At the beginning of 2013, Intel will offer HTM, too, with its Haswell processor. Everyone from Intel openly admitted as much when asked directly at the SC11. Supposedly, Intel will soon announce the new TM instructions that will be added to the already released AVX2 extension. It's about time, as the continuously increasing number of processor cores makes technologies for faster thread synchronization more and more urgent. Without such technologies, the processor will eventually be so busy with itself that it won't be able to get any real work done.

With transactional memory, the idea is to not lose time by locking successive data accesses by threads to shared memory areas, but instead first bundle the accesses in an atomic transaction, for instance in the L1 cache, in order to save time by executing them all at once during the commit. This happens under the optimistic assumption that no other thread will stick its oar in and access the shared memory in the meantime. If that happens, though, that's bad luck and a rollback mechanism is required to abort the intended - but by then invalid – transaction. In that case, the transaction is re-executed, if applicable with new source data.

Software-wise, Intel has been strongly dedicated to software transactional memory (STM) for years already and it has been grooming the Intel C++ STM Compiler, Prototype Edition. In this compiler, __TM_atomic{} can be used to mark passages that are to be treated as atomic transactions.

Also some other compilers and interpreters have committed themselves to STM at an early stage, rather aggressively, for instance, the functional programming language Haskell. The Glasgow Haskell Compiler implemented it in version 6.4 and some applications based on it (like some Bittorrent clients) actually make ample use of it. According implementations for Java and Python are eagerly being worked on as well.

However, the whole thing stands and falls with the respective conflict rate and with the time necessary for conflict detection and rollback. Just software-wise, TM mostly isn't efficient enough, but it can be supported, complemented or replaced by various hardware mechanisms that significantly increase its efficiency.

Before Haswell's planned release in 2013, Intel will first roll out the Xeon E5 (Sandy Bridge EP).
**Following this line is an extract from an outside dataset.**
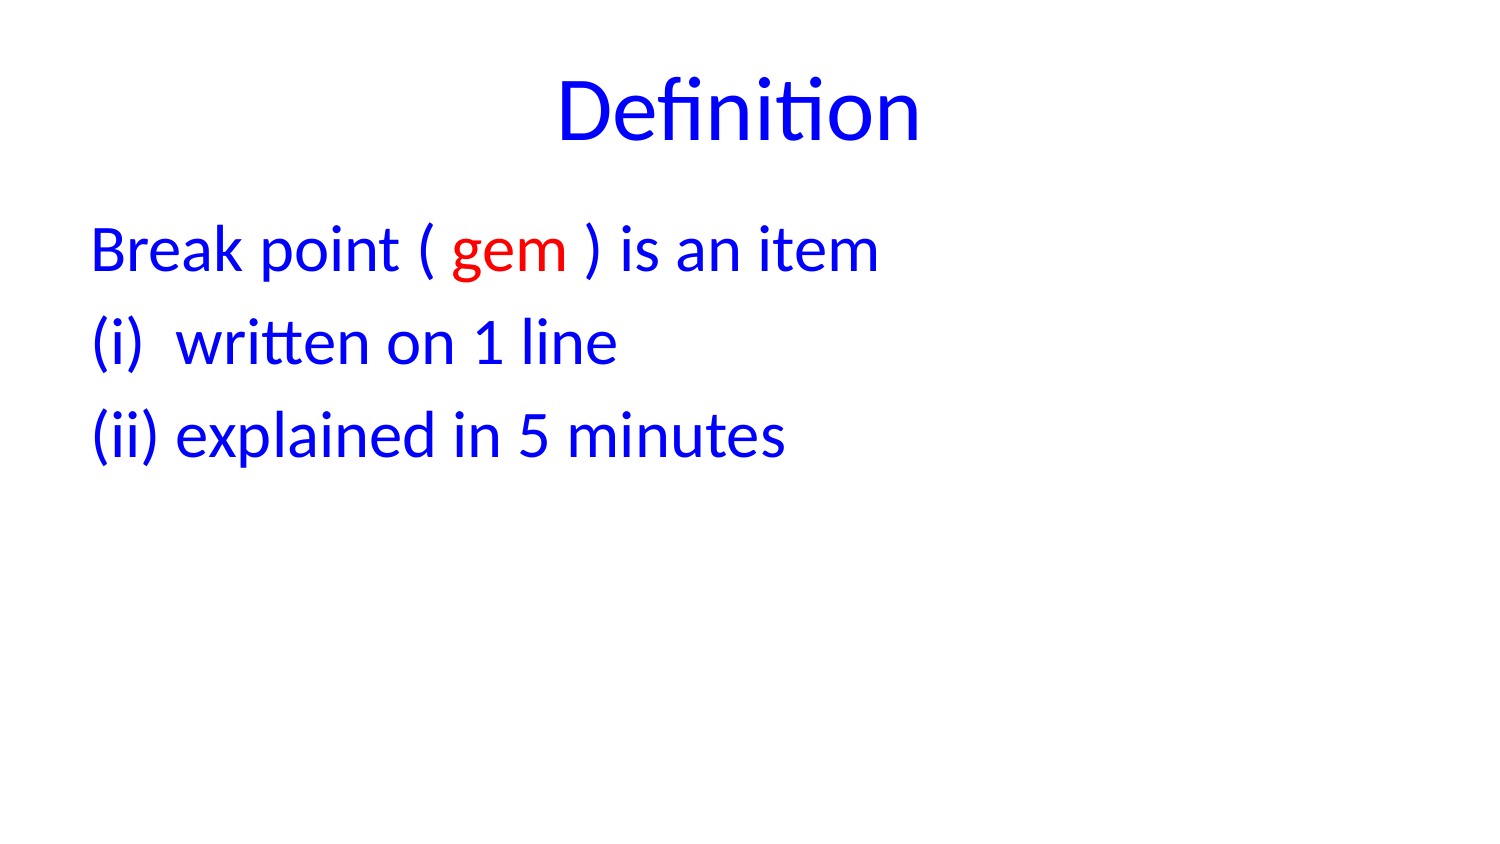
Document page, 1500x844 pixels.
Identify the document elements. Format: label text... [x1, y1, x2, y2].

list Break point ( gem ) is an item (i) written on 1 line (ii) explained in 5 minutes [75, 196, 1425, 754]
title Definition [75, 33, 1425, 175]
As for desktop PCs and Notebooks, the Ivy Bridge in 22-nm technology is expected. According to Intel's leaked NDA Desktop Platform Roadmap WW46, the wait won't be over until the second quarter of 2012, though. Also according to this roadmap, at 77 watts TDP, the new 22-nm desktop processors of the normal energy class will consume about 20 percent less power, but there are no versions with a higher nominal clock rate than the currently highest one.

Leaks

The Core i5 lies between 3.0/3.2 GHz (i5-3300) and 3.4/3.9 GHz (i5-3570) with four cores without HT, 4 MB cache, two memory channels DDR3-1333/1600 and comes with integrated DirectX 11 capable HD 2500 or HD 4000 graphics. The top processor Core i7-3770 features HD 4000, 8 MB cache, hyperthreading and 3.4/3.9 GHz of clock rate – a bit more in the overclockable K version. Besides, there are stripped down low-power versions from 65 down to 35 watts.

Intel also added some benchmark results for the i7-3770 in comparison to the Sandy Bridge i7-2600, with a nominally equal clock speed. The increase in graphics performance, factor 2.7 to 3 in 3DMark, looks impressive, but Intel pitted an HD 4000 against a hardly comparable HD 2000. In comparison to an HD 3000, the performance should be be no more than twice as high.
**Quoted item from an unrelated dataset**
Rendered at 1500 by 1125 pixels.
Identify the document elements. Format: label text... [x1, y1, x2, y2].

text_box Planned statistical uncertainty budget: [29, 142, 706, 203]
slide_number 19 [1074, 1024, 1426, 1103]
Thanks to small architectural improvements and an optimized turbo-boost, probably as well as faster memory, the CPU benchmarks improved only a little, between 7 percent (Sysmark 2012) and 25 percent (Excel 2010) in the best case.
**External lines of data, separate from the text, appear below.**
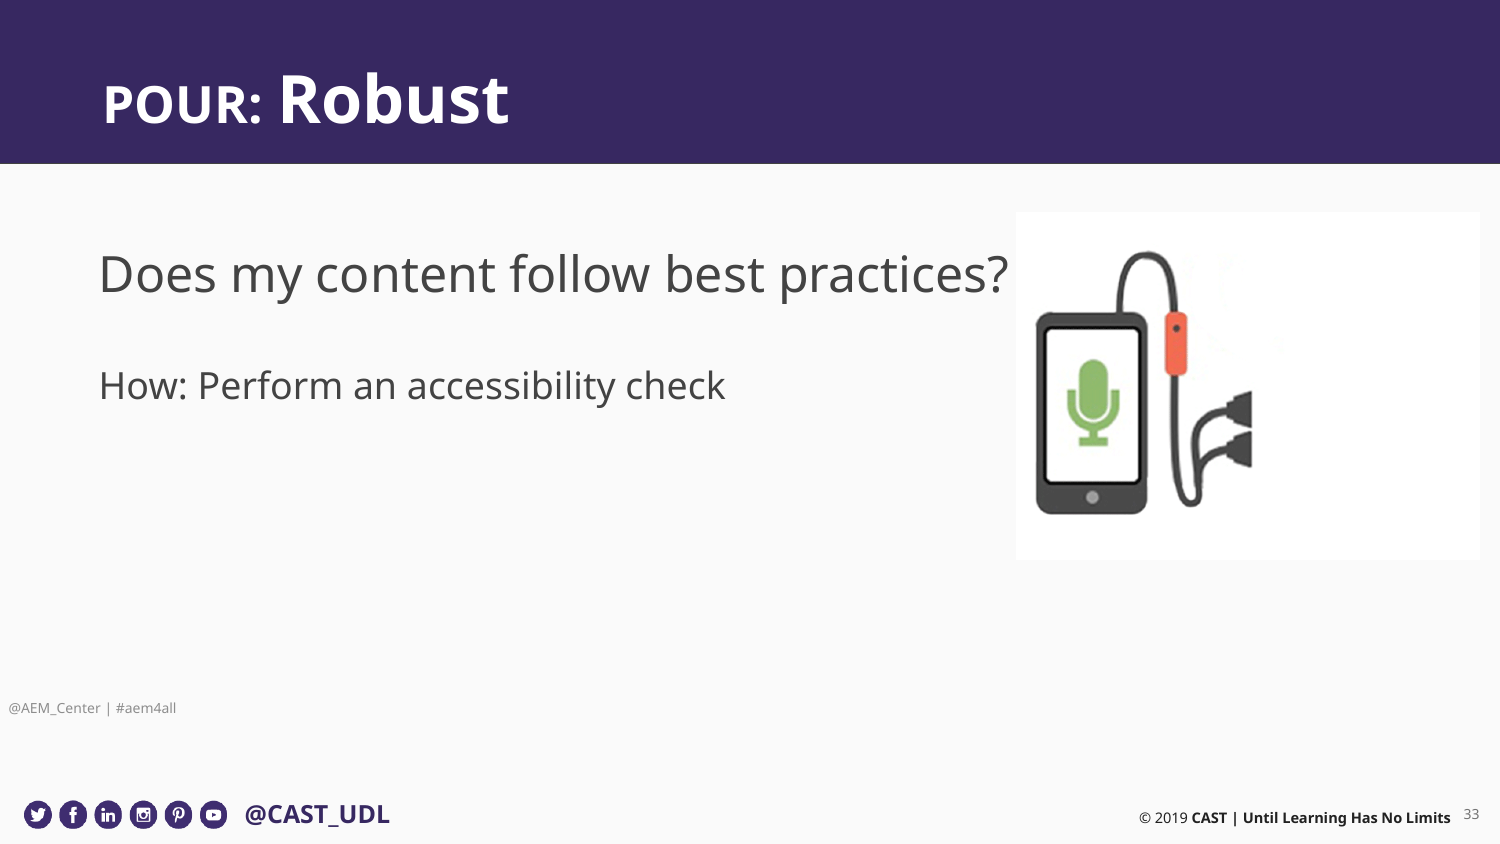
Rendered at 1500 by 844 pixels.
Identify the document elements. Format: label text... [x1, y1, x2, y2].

slide_number ‹#› [1398, 782, 1489, 844]
picture [24, 800, 227, 829]
list Does my content follow best practices? How: Perform an accessibility check [77, 227, 1427, 672]
slide_number @AEM_Center | #aem4all [0, 690, 210, 725]
picture [1015, 212, 1481, 560]
title POUR: Robust [77, 33, 1427, 160]
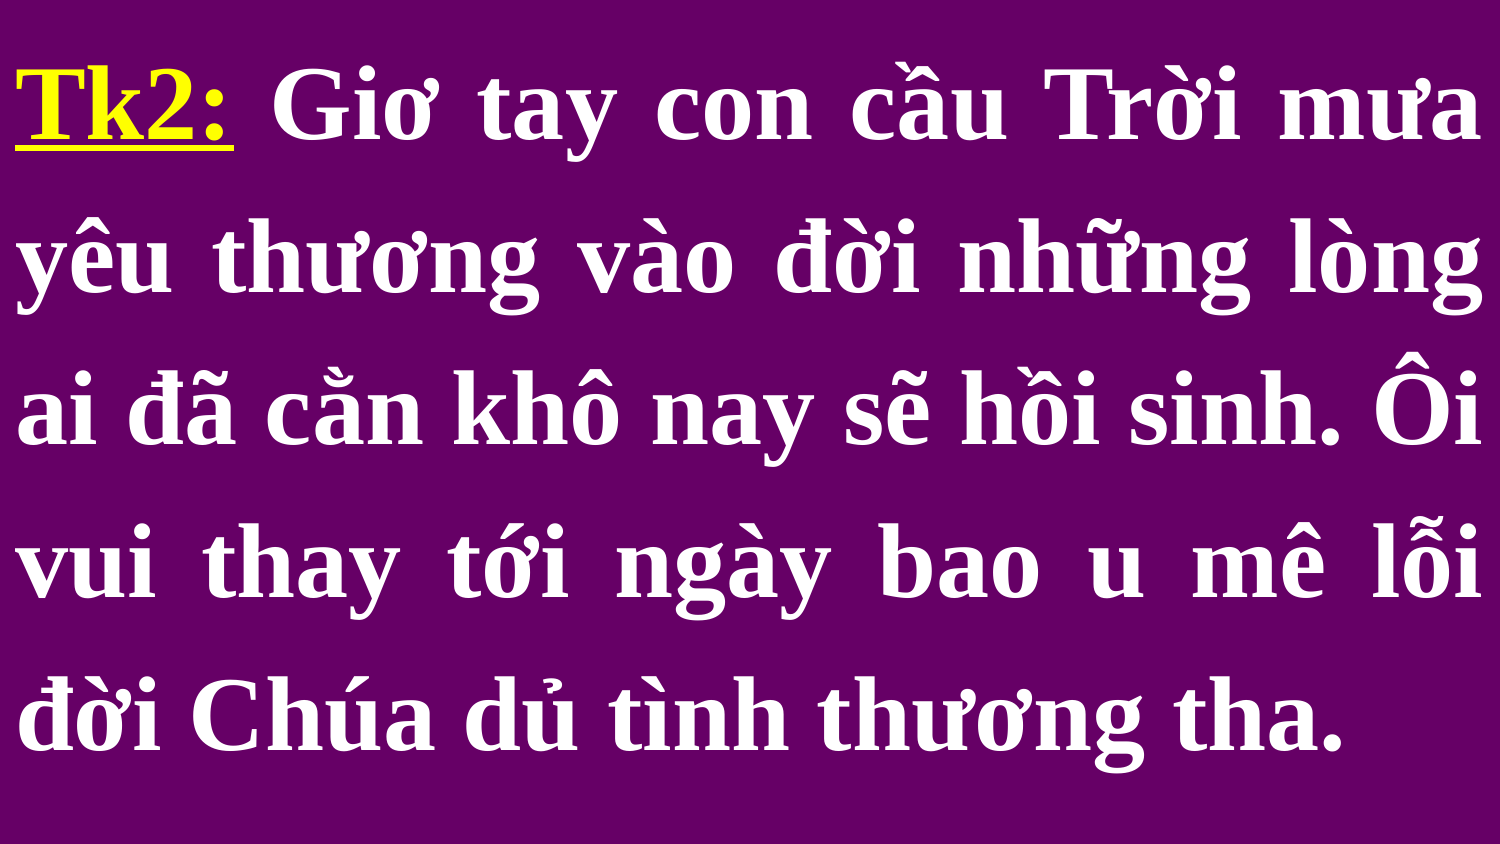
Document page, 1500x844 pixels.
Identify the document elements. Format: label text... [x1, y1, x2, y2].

Does AMD keep some secret plans for transactional memory in this safe drawer? Margaret Lewis (Product Marketing Director) and Pat Patla (General Manager of Server Products) at SC11.

AMD hasn't announced anything about transactional memory so far, but, years ago, it had already presented a possible architecture extension called Advanced Synchronization Facility (ASF), which is able to lock complete cache lines and thus offers a strongly improved basis for STM. However, until now, there's only a simulator for PTLsim.

But not only that is unclear, but also many other things at AMD, where the new boss Rory Reads appears to be sweeping with an iron broom. The mass layoffs also heavily effected Germany in particular: 20 of 80 employees working at the office in Munich have been fired, among them almost the complete PR crew. And with its manufacturer Globalfoundries, AMD has been quarreling for quite some time now. Manufacturing problems concerning the Llano at the beginning of the year are supposed to have caused the planned McAir deal with Apple to fall apart. And things don't look good for the Bobcat successors Witchia and Krishna. Word is that AMD has canceled them or is planning to take the 28-nm APU production away from Globalfoundries completely and put it in the hands of TSMC. In any case, Globalfoundries has put the plans for another fab in Abu Dhabi on ice for now.

Although first leaked benchmark results for the Llano successor Trinity with the new Piledriver core can't really impress with a performance increase of 23 to 35 percent in graphics (3DMark Vantage) and 7 to 17 percent in general (PCMark Vantage), but at least the graphics performance should be more than sufficient to keep the Ivy Bridge in check in this context.